La manifestation a eu lieu à Hamra, un quartier sunnite de Beyrouth, et a entraîné la fermeture du café pour la journée. Les manifestants ont couvert les vitrines de bannières, scandant des solgans tels que "Boycottez les sionistes, pour la Palestine arabe".

Les appels au boycottage de Starbucks ne sont pas nouveaux. Sur Internet, des dizaines de sites (par exemple) et de groupes Facebook (par exemple) ont été montées sur ce thème. Ils accusent Howard Shultz, le président de Starbucks, d’être un "propagandiste pour Israël", un sioniste convaincu, et d’avoir activement soutenu la politique de George W. Bush au Moyen-Orient.
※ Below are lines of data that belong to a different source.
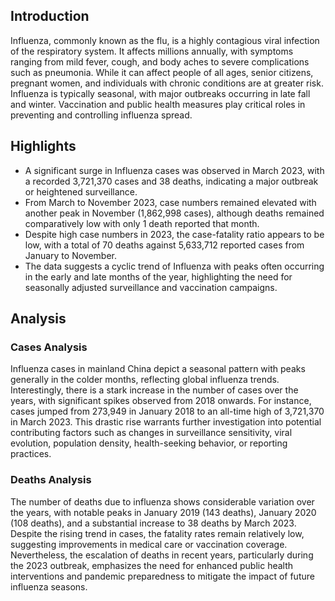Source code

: ## Introduction

Influenza, commonly known as the flu, is a highly contagious viral infection of the respiratory system. It affects millions annually, with symptoms ranging from mild fever, cough, and body aches to severe complications such as pneumonia. While it can affect people of all ages, senior citizens, pregnant women, and individuals with chronic conditions are at greater risk. Influenza is typically seasonal, with major outbreaks occurring in late fall and winter. Vaccination and public health measures play critical roles in preventing and controlling influenza spread.
## Highlights

- A significant surge in Influenza cases was observed in March 2023, with a recorded 3,721,370 cases and 38 deaths, indicating a major outbreak or heightened surveillance. <br/>
- From March to November 2023, case numbers remained elevated with another peak in November (1,862,998 cases), although deaths remained comparatively low with only 1 death reported that month. <br/>
- Despite high case numbers in 2023, the case-fatality ratio appears to be low, with a total of 70 deaths against 5,633,712 reported cases from January to November. <br/>
- The data suggests a cyclic trend of Influenza with peaks often occurring in the early and late months of the year, highlighting the need for seasonally adjusted surveillance and vaccination campaigns. <br/>
## Analysis

### Cases Analysis
Influenza cases in mainland China depict a seasonal pattern with peaks generally in the colder months, reflecting global influenza trends. Interestingly, there is a stark increase in the number of cases over the years, with significant spikes observed from 2018 onwards. For instance, cases jumped from 273,949 in January 2018 to an all-time high of 3,721,370 in March 2023. This drastic rise warrants further investigation into potential contributing factors such as changes in surveillance sensitivity, viral evolution, population density, health-seeking behavior, or reporting practices.

### Deaths Analysis
The number of deaths due to influenza shows considerable variation over the years, with notable peaks in January 2019 (143 deaths), January 2020 (108 deaths), and a substantial increase to 38 deaths by March 2023. Despite the rising trend in cases, the fatality rates remain relatively low, suggesting improvements in medical care or vaccination coverage. Nevertheless, the escalation of deaths in recent years, particularly during the 2023 outbreak, emphasizes the need for enhanced public health interventions and pandemic preparedness to mitigate the impact of future influenza seasons.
Ce type de campagne existe également contre d’autres géants américains, notamment McDonalds.

Ces accusations, qui datent de plusieurs années, ont été démenties par Starbucks. Dans un communiqué datant de 2006, l'entreprise américaine explique n'avoir aucun lien avec l'armée israélienne et ne "soutenir aucune cause politique".

La campagne anti-Starbucks sur Facebook

 


 

 


Les internautes publient plusieurs listes de produits "sionistes" à boycotter.

"Nous sommes antisionistes, pas antisémites"

Yara Harakeh, 23 ans, vient de finir ses études en biochimie et est à la recherche d'un emploi. Elle est l'une des organisatrices de la manifestation de mardi devant Starbucks.

Starbucks finance l'armée israélienne. Je sais qu'ils le démentent, mais nous avons des documents qui le prouvent [ce type d'explication]. Pourtant, une part importante des bénéfices de la chaîne provient des pays arabes, où elle compte plus de 1 000 magasins.

Je ne sais pas encore si notre action a été efficace. Aujourd'hui, il n'y avait presque personne au Starbucks de Hamra. Mais il faudra attendre plusieurs jours pour voir si la manif a vraiment fait baisser la fréquentation. De toute façon, nous n'allons pas nous arrêter là. Demain, nous renouvelons l'opération devant le Starbucks de Verdun [quartier du lycée franco-libanais de Beyrouth]. C'est le bon moment pour réactiver la campagne de boycottage de cette chaîne de cafés. Avec ce qui se passe à Gaza, les gens sont plus sensibles à notre message.

Je  tiens à préciser que nous sommes antisionistes, pas antisémites. C'est très différent. Il y a effectivement eu des slogans antisémites déclamés lors de notre manifestation. Mais ce n'était pas par des membres de notre groupe et nous sommes parvenus à les interrompre rapidement."